Inter VLAN communication

Question

Hello, 
 
 I have a somewhat unusual situation with my Sophos... up until a few days ago everything was working as expected but we had a power failure that resulted in the firewall shutting down (not gracefully). Since it's been rebooted, all the VLANs seem to be able to communicate with each other (I am able to navigate via web browsing from say VLAN 5 to VLAN 100) whereas they were previously dropped. Just for testing purposes, I added two rules to reject traffic from VLAN 5 to VLAN 100 and added logging but when I navigate to the web page, it continues to work and nothing is logged. 
 It seems as though it's working because of Web Filtering but I'm confused as to how everything was working before the power outage but failing now. 
 
 Has anyone run into something like this before? 
 
 Thanks.

Jay Jay · Answer

Take a look at the last post here - https://community.sophos.com/products/unified-threat-management/f/web-protection-web-filtering-application-visibility-control/46405/web-filter-profiles-enable-vlans-to-pass-http-https-data 
 The way I understand it, unless you explicitly *exclude* vlans in the skip list, it is allowed because the traffic is handled by the web proxy and not firewall (packet filter). 
 By adding all the vlans to the skip list under the "Skip Transparent Mode Destination Hosts/Nets" box, you force all local http(s) traffic going to vlans to skip the web proxy and instead move on to the firewall.
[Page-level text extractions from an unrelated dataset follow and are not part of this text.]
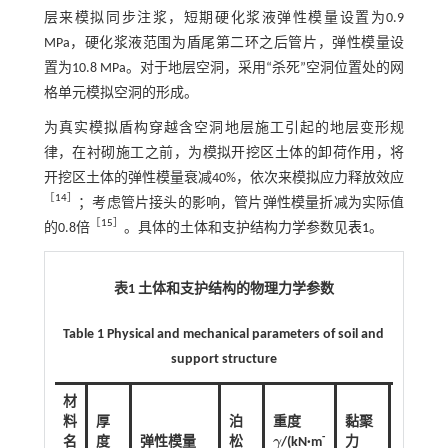
层来模拟同步注浆，短期硬化浆液弹性模量设置为0.9
MPa，硬化浆液范围为盾尾第二环之后管片，弹性模量设
置为10.8 MPa。对于地层空洞，采用“杀死”空洞位置处的网
格单元模拟空洞的形成。
为真实模拟盾构穿越含空洞地层施工引起的地层变形规
律，在衬砌施工之前，为模拟开挖区土体的卸荷作用，将
开挖区土体的弹性模量衰减40%，依次来模拟应力释放效应
［
14
］
；考虑管片接头的影响，管片弹性模量折减为实际值
［
15
］
的0.8倍
。具体的土体和支护结构力学参数见
表1
。
表1 土体和支护结构的物理力学参数
Table 1 Physical and mechanical parameters of soil and
support structure
材
料
厚
泊
重度
黏聚
内摩
-
名
度
弹性模量
松
γ
/(kN·m
力
擦角
γ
This traffic gets block if there's no rules permitting intervlan http access in the firewall. 
 I hope this makes sense. I just tested this out myself. Have several IoT devices on vlan3 that have internal web servers for configuration. I could no longer access these devices after adding vlan3 to the skip list. Created a firewall rule to allow web browsing traffic between locallan (vlan1) and vlan3, then it worked.